Dataset entries
####
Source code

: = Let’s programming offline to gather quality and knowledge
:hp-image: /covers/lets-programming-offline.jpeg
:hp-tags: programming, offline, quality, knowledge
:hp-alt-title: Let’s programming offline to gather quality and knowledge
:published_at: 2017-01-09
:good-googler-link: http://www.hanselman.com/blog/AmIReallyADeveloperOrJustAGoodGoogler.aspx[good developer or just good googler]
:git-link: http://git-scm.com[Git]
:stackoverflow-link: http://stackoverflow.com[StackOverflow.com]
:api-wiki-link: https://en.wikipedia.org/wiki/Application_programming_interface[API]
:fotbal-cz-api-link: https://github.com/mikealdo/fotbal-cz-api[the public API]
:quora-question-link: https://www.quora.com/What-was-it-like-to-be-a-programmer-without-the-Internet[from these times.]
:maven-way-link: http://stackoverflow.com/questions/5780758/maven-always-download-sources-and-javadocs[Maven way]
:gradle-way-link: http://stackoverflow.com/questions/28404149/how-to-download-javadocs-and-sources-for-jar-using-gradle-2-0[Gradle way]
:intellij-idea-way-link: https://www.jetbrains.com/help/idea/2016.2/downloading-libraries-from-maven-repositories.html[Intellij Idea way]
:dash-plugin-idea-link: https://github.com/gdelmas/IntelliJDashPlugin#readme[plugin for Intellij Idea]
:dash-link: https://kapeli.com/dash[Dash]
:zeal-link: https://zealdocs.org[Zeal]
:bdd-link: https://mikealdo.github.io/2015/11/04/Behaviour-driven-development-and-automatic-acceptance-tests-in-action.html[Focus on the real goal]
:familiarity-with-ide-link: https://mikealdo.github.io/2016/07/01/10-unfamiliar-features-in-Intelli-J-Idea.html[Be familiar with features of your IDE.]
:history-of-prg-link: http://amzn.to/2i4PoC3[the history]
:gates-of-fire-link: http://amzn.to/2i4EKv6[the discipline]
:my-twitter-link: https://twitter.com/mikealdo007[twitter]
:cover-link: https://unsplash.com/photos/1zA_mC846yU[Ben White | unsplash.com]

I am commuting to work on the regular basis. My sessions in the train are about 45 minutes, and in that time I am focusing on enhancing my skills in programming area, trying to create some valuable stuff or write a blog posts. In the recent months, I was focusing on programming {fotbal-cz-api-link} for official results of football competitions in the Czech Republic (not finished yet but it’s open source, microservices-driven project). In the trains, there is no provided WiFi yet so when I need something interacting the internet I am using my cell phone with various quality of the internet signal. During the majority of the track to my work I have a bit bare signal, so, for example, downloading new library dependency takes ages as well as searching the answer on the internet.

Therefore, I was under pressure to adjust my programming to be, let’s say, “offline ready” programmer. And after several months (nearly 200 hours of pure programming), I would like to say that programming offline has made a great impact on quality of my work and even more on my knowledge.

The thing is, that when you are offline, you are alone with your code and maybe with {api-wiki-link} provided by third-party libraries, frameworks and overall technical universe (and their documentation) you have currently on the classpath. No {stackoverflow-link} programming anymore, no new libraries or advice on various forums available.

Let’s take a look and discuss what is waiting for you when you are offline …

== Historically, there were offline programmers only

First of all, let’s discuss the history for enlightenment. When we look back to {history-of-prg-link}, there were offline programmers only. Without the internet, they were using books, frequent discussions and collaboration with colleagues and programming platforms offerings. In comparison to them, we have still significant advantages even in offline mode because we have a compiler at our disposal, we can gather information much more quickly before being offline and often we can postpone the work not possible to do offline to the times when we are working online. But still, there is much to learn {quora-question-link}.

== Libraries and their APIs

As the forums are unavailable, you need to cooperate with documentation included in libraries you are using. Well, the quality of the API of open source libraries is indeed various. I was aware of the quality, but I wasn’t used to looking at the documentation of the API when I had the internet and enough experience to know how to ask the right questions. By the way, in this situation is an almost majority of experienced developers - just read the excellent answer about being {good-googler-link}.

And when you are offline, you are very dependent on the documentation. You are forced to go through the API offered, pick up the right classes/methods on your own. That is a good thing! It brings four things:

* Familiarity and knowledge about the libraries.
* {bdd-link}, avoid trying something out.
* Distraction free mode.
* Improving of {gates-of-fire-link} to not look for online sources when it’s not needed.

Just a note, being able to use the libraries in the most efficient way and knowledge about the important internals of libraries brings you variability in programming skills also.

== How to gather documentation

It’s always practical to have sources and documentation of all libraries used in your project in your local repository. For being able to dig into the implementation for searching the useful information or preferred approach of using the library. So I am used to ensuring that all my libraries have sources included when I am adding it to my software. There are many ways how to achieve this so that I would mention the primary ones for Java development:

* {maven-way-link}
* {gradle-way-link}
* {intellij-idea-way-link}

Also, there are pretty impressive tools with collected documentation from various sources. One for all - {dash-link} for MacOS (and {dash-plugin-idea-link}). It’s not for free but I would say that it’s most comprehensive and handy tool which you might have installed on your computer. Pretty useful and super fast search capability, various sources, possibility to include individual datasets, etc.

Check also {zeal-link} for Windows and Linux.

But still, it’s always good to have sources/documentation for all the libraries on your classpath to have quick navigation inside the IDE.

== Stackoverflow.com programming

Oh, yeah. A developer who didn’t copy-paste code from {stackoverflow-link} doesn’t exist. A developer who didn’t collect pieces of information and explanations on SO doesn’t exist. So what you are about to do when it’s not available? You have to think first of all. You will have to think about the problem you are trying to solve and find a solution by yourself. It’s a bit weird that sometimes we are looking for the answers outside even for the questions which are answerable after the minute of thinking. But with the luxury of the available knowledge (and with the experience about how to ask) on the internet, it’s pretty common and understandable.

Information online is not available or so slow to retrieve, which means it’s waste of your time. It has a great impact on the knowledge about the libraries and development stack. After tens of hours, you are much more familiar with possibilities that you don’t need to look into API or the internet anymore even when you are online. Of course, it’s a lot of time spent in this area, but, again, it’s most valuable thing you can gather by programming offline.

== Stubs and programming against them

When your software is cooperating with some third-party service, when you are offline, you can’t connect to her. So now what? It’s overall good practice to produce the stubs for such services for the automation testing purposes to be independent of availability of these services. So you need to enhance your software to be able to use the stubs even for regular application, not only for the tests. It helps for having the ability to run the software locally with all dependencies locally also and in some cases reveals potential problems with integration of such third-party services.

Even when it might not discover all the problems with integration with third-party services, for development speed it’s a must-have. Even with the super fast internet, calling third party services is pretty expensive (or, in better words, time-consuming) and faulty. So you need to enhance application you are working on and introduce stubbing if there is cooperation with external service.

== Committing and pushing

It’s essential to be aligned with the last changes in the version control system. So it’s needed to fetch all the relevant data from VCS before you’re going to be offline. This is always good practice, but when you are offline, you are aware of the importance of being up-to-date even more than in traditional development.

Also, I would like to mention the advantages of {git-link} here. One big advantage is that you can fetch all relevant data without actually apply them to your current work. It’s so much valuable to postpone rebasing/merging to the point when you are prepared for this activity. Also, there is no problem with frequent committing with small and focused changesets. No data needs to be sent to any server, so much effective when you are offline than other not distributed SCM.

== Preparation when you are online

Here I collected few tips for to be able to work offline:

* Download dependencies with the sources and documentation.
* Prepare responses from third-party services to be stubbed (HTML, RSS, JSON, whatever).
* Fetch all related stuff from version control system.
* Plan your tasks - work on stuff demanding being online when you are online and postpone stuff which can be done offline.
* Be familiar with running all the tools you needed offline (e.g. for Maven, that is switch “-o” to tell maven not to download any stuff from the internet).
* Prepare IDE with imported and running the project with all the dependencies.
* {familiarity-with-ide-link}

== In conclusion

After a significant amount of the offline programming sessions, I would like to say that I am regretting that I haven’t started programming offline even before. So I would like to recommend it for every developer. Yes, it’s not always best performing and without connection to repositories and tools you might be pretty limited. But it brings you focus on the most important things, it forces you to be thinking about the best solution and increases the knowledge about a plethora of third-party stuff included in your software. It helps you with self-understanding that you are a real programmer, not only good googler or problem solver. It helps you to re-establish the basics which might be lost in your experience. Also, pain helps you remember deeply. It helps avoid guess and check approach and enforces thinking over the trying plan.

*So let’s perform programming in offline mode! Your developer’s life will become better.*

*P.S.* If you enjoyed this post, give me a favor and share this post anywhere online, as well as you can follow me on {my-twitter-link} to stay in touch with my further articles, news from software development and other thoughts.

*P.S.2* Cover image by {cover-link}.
####
- [PROBLEM DETAILS]: State in a single number how many lines in the data include the word "avoid".

- [RESPONSE BELOW]: 2